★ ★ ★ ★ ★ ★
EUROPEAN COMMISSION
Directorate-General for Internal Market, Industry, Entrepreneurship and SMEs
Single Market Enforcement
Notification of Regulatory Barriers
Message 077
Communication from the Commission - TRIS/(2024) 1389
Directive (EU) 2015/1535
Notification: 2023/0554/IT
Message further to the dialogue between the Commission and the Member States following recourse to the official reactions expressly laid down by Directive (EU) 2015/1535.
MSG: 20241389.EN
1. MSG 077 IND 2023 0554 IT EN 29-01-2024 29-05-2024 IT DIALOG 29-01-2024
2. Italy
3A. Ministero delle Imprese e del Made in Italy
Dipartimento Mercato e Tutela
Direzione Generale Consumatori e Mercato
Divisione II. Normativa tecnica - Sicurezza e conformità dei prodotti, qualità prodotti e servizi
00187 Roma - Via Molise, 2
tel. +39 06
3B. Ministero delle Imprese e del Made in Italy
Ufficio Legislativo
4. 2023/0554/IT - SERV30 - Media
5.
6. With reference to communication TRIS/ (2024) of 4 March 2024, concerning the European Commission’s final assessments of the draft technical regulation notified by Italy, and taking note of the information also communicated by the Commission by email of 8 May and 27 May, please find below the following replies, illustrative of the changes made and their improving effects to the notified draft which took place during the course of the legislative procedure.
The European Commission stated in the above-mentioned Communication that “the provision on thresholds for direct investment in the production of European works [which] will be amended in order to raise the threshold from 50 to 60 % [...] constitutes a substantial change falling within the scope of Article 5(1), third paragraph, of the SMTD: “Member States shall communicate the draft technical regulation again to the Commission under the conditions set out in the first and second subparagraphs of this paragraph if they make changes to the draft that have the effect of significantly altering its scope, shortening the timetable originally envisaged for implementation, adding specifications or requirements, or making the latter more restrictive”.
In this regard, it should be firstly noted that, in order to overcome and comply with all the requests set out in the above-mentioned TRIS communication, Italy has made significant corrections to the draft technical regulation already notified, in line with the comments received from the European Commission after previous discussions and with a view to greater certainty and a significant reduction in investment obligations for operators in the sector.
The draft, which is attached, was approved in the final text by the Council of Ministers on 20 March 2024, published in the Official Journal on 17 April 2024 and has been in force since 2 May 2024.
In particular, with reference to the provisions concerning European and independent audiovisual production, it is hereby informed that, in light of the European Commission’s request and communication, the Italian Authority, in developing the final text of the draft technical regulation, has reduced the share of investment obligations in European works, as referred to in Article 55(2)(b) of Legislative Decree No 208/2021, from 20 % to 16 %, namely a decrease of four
...
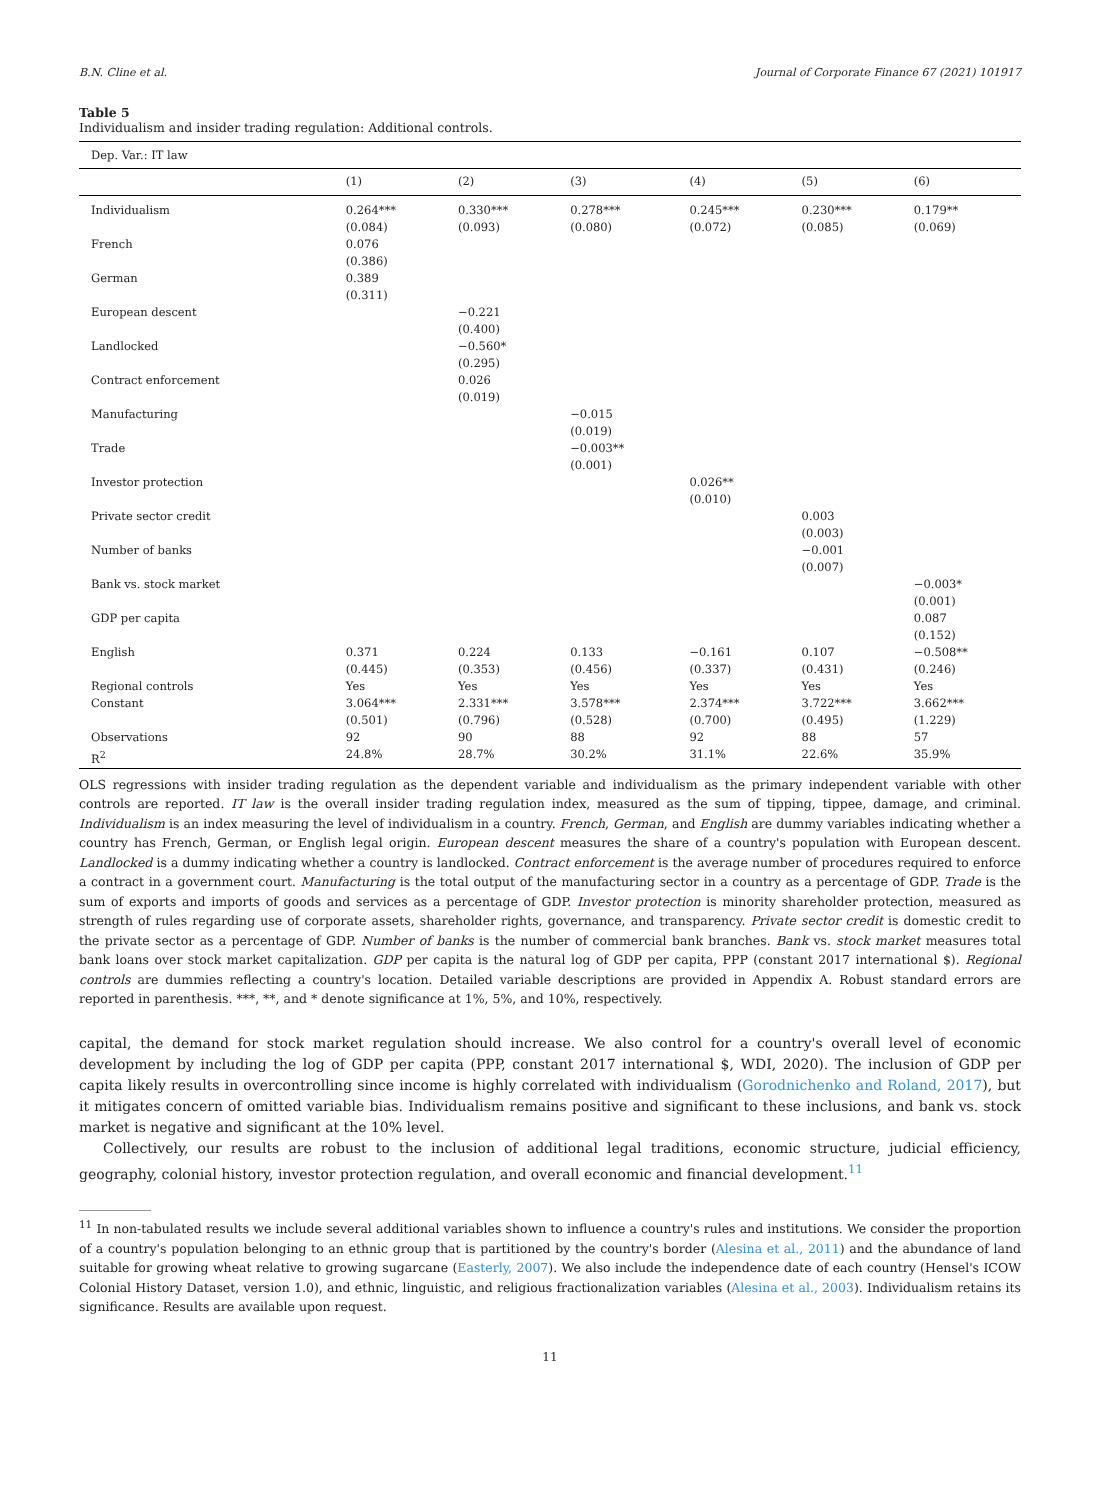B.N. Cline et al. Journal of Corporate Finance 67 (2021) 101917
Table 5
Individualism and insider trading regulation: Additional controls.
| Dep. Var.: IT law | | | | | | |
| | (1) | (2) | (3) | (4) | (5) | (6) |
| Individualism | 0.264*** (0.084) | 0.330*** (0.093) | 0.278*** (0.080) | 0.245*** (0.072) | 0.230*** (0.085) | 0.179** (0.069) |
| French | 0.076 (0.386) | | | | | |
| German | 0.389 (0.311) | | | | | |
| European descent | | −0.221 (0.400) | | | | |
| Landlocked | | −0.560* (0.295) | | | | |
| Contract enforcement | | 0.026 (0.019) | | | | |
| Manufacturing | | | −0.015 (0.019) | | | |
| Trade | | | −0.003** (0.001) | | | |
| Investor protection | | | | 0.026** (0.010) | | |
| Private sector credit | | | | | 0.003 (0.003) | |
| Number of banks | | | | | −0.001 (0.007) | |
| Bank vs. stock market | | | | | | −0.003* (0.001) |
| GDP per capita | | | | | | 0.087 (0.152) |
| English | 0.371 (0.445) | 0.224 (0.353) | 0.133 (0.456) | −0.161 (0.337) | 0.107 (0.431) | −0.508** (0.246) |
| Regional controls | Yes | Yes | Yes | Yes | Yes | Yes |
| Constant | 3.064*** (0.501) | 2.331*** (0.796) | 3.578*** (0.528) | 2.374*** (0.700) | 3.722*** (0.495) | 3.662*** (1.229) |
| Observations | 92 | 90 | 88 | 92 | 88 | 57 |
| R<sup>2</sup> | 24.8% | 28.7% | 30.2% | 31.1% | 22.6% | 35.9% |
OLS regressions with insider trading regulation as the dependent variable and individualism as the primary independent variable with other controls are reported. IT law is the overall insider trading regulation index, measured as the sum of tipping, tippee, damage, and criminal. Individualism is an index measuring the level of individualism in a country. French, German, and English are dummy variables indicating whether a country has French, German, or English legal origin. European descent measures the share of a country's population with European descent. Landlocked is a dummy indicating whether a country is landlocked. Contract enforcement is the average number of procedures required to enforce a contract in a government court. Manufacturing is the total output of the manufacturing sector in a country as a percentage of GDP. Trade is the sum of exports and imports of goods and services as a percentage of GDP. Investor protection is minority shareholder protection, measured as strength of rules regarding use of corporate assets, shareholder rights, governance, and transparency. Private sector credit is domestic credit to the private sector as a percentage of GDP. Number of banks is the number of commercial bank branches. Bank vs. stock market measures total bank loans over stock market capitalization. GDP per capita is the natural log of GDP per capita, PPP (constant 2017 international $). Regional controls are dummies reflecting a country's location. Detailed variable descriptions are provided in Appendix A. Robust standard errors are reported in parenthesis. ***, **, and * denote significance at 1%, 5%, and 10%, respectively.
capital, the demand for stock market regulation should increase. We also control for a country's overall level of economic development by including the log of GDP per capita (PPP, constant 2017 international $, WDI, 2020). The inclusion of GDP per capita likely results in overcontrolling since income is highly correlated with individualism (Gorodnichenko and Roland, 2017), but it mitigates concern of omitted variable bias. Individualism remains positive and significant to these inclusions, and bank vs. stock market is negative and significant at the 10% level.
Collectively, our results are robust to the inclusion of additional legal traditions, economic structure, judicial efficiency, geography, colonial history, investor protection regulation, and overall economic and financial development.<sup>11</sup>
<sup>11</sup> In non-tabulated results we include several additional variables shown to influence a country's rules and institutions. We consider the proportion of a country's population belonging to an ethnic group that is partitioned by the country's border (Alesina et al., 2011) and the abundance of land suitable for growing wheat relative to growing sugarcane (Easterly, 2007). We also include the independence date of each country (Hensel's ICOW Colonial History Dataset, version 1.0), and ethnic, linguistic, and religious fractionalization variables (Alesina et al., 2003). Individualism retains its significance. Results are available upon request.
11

DESCRIPTION OF THE TASK ::
Say how many lines above contain the string "text", writing only the number.

SOLVED PROBLEM ::
2